* **PROBLEM 1**
Answer these questions from the episode summary.
(a) On which network and at what time did the episode air?
(b) What do the gang help a citizen of Pawnee fix?
(c) To what year does the flashforward jump?

* **DOCUMENT SEGMENT**
February 24th, 2015, 10:00 PM, NBC

Before going their separate ways permanently, the gang teams up to help a citizen of Pawnee fix a broken swing in one of Leslie’s parks. As they say goodbyes to each other, we get a flashforward to 2019 and beyond, where the gang continues to be intertwined together though time in different but important ways. Their varied, wide-reaching and disparate futures aren’t alike – and they involve moving great distances apart and eventually losing touch with one another – but for each former Pawneean growing up, moving away from home and finding themselves means forming new romances, making major plans for the future, engaging about conflicts about parenthood, dealing with business booms and busts, confronting your own mortality, wrangling with professional successes, joys and losses, learning how to deal with retirement and learning how to be friends with your personal hero without peeing yourself in their presence.

* **PROBLEM 2**
Please pick out every line of the records below that contains the word "kern", and copy each one in full.

Records contained in a dataset:
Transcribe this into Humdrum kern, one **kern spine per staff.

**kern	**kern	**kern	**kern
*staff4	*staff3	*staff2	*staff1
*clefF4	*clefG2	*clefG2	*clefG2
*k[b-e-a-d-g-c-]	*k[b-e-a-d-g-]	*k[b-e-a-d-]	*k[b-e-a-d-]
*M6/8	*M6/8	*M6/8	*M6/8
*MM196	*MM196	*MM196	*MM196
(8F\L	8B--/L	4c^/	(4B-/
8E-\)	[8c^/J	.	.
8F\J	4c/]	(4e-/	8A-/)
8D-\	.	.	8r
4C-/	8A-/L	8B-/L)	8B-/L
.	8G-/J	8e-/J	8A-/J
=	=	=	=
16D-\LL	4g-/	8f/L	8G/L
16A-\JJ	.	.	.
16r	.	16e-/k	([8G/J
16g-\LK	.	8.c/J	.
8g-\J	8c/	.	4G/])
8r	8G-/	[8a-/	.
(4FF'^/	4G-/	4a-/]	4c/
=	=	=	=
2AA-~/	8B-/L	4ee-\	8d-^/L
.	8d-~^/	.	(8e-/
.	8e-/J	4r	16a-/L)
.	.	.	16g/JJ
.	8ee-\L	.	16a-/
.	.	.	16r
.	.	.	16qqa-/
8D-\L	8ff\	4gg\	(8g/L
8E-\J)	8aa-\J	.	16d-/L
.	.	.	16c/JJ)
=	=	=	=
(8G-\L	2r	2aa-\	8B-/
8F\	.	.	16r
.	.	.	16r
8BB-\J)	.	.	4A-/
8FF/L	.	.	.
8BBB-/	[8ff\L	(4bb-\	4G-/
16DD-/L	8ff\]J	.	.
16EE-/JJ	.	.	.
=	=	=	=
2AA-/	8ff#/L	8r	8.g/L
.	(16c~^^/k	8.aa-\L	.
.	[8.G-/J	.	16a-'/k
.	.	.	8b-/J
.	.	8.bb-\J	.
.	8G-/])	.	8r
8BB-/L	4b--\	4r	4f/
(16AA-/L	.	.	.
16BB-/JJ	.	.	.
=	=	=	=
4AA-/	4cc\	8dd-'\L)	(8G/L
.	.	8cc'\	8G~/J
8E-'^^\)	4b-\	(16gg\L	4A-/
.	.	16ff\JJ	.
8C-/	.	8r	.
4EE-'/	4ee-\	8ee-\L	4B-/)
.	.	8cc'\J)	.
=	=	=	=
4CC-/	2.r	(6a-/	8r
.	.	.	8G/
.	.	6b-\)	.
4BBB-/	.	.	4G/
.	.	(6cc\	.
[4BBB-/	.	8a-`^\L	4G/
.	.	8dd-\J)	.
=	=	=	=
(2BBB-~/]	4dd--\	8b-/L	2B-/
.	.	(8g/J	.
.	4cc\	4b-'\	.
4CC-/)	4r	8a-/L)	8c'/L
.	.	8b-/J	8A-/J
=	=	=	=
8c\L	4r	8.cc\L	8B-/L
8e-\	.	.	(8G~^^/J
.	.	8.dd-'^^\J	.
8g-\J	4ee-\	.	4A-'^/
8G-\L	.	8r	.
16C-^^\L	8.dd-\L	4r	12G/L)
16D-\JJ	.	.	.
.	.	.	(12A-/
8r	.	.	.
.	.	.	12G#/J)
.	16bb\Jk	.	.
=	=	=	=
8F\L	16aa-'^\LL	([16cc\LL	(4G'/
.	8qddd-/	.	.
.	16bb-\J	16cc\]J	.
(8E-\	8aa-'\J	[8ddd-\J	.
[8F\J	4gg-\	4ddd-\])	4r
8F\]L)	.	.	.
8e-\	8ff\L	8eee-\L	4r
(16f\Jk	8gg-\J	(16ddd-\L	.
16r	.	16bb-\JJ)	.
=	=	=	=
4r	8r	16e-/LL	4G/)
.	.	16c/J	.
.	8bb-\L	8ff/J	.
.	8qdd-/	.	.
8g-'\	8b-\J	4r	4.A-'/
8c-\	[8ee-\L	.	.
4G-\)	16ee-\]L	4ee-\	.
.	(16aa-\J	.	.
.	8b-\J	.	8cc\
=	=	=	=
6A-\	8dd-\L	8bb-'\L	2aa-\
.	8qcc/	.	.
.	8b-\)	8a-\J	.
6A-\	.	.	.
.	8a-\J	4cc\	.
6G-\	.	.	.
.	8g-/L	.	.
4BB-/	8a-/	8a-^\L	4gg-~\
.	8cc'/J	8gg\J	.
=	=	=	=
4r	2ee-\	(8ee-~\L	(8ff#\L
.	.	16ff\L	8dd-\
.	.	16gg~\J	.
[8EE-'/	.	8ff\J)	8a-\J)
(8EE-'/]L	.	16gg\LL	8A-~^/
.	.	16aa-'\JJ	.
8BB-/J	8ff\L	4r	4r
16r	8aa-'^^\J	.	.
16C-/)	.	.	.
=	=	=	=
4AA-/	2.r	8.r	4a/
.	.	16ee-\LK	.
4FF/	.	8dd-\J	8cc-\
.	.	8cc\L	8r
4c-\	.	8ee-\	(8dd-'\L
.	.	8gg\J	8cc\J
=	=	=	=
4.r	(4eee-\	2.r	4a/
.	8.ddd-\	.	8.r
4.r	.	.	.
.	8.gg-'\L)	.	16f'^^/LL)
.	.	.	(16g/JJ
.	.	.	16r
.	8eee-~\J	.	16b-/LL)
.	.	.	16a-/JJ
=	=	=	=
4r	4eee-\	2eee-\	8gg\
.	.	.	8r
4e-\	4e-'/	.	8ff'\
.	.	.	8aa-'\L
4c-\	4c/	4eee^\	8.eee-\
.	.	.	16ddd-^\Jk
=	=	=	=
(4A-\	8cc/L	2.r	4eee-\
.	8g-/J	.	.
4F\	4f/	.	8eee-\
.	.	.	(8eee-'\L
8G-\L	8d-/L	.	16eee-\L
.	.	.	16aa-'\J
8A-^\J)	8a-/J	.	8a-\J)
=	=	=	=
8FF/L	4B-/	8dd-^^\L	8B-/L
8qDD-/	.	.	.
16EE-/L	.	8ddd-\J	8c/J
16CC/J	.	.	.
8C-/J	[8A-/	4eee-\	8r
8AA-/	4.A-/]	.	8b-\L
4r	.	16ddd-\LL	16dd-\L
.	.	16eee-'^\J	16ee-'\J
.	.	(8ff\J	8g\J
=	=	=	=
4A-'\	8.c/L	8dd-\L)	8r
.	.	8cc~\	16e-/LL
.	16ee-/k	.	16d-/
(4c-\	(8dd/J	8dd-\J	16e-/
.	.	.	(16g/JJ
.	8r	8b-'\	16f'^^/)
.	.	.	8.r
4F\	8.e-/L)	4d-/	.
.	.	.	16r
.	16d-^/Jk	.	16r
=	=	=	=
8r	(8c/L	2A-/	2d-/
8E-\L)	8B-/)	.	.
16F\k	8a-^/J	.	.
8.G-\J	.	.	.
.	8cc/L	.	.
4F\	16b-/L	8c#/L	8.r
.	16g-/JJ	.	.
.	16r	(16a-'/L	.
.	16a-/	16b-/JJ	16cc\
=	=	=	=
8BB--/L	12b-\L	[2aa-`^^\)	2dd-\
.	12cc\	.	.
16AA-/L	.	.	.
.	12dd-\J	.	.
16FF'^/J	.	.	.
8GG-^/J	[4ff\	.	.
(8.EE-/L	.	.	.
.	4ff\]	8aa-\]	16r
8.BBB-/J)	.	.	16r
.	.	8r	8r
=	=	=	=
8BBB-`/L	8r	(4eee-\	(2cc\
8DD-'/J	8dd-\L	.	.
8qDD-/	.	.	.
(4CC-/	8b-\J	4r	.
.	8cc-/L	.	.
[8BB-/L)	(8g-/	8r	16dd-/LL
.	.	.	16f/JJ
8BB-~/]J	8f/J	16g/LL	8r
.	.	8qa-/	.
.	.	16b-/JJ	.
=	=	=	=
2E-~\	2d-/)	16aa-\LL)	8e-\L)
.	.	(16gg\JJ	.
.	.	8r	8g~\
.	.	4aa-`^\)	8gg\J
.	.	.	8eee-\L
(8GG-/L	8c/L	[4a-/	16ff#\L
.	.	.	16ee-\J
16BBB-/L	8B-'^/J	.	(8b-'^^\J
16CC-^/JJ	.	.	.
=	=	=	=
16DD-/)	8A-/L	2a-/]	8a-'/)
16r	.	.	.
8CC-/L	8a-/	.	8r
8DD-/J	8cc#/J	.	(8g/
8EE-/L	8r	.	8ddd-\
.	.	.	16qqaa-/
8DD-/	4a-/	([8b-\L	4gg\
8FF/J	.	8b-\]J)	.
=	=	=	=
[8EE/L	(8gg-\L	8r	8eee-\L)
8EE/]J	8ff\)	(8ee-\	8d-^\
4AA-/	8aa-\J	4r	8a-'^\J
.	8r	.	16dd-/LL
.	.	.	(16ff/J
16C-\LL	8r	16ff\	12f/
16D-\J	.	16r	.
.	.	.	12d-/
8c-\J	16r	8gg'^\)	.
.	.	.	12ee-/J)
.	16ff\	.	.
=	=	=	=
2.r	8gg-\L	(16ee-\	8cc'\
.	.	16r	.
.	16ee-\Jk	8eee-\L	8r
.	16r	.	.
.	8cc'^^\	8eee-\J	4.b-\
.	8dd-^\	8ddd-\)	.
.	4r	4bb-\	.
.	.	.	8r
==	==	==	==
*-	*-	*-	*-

* **FULL OUTPUT 1**
(a) NBC, at 10:00 PM.
(b) A broken swing in one of Leslie's parks.
(c) 2019.

* **FULL OUTPUT 2**
Transcribe this into Humdrum kern, one **kern spine per staff.
**kern	**kern	**kern	**kern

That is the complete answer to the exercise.